By the way, the three tier RoCE Ethernet network with 65,536 endpoints has a total of 196,608 links between all of the switches and compute engines, and the two tier design has an incredible 1,179,648 links. But for a two tier network with only 65,536 compute engines would have 1,048,576 links. You do copper DAC cables within the racks and optical links to the spines and superspines (if you need that layer). Given that DACs and optical links are not free, it could turn out that even though you save on the switch budget or be able to double the scale with an MRC network while only spending 20 percent more on the switch budget, you get killed on the link budget.

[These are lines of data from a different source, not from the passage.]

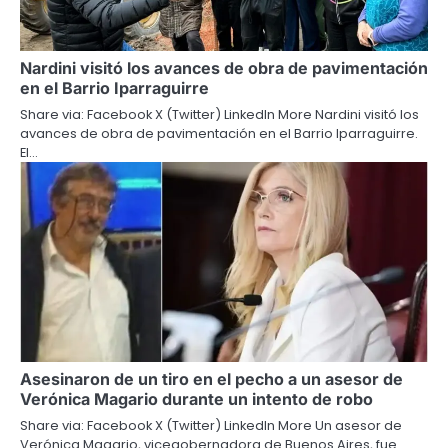
Nardini visitó los avances de obra de pavimentación
en el Barrio Iparraguirre
Share via: Facebook X (Twitter) LinkedIn More Nardini visitó los
avances de obra de pavimentación en el Barrio Iparraguirre.
El…
Asesinaron de un tiro en el pecho a un asesor de
Verónica Magario durante un intento de robo
Share via: Facebook X (Twitter) LinkedIn More Un asesor de
Verónica Magario, vicegobernadora de Buenos Aires, fue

But, ironically, that may not matter, and here is why: Nothing, but nothing, in the whole wide world is more expensive than a GPU or XPU compute engine that can’t do work because a link fails, and if a link fails in “normal” Clos switch architectures, the whole AI supercomputer stops and you have to go back to a checkpoint and start over. So tens of thousands to more than a hundred thousand compute engines are just sitting there.

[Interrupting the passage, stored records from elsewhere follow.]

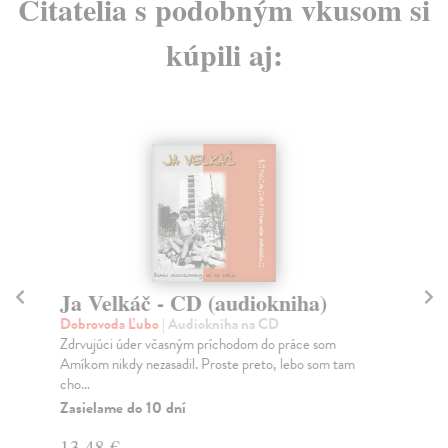
Čitatelia s podobným vkusom si
kúpili aj:
Ja Velkáč - CD (audiokniha)
An
Dobrovoda Ľubo
| Audiokniha na CD
Ka
Zdrvujúci úder včasným príchodom do práce som
Prí
Amíkom nikdy nezasadil. Proste preto, lebo som tam
pos
cho...
Do
Zasielame do 10 dní
11
13,48 €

But with MRC, if you lose one of the eight links going into a GPU or XPU, you only lose 12 percent of that 800 Gb/sec bandwidth – and the AI training job keeps running. And you can go change that dead link and it will come back online; the switches will activate that link and start giving you the bandwidth back into that particular endpoint.

You can even reboot a Tier 1 switch in an MRC network, and the system heals around it, like this:

In its blog post, OpenAI said that aside from the increased scale of the AI cluster, “MRC’s adaptive packet spraying load-balances well enough that we see essentially no congestion in the core of the network. This greatly reduces variation in throughput between flows during synchronous training, where eliminating outliers is central to performance. It also means that when multiple jobs share the cluster, they do not impact one another’s performance.”

OpenAI has run MRC on clusters at the Oracle Stargate datacenter in Abilene, Texas as well as the Microsoft Azure AI datacenter in Fairwater, Wisconsin. The MRC protocol was implemented in Nvidia ConnectX-8 SmartNICs, AMD “Pollara” and “Vulcano” DPUs, and Broadcom Thor Ultra SmartNICs. The SRv6 static routing was implemented on Nvidia Spectrum 4 and Spectrum 5 switches running both the Cumulus Linux and SONiC network operating systems as well as on Arista Networks switches based on the EOS variant of Linux running atop Broadcom Tomahawk 5 ASICs.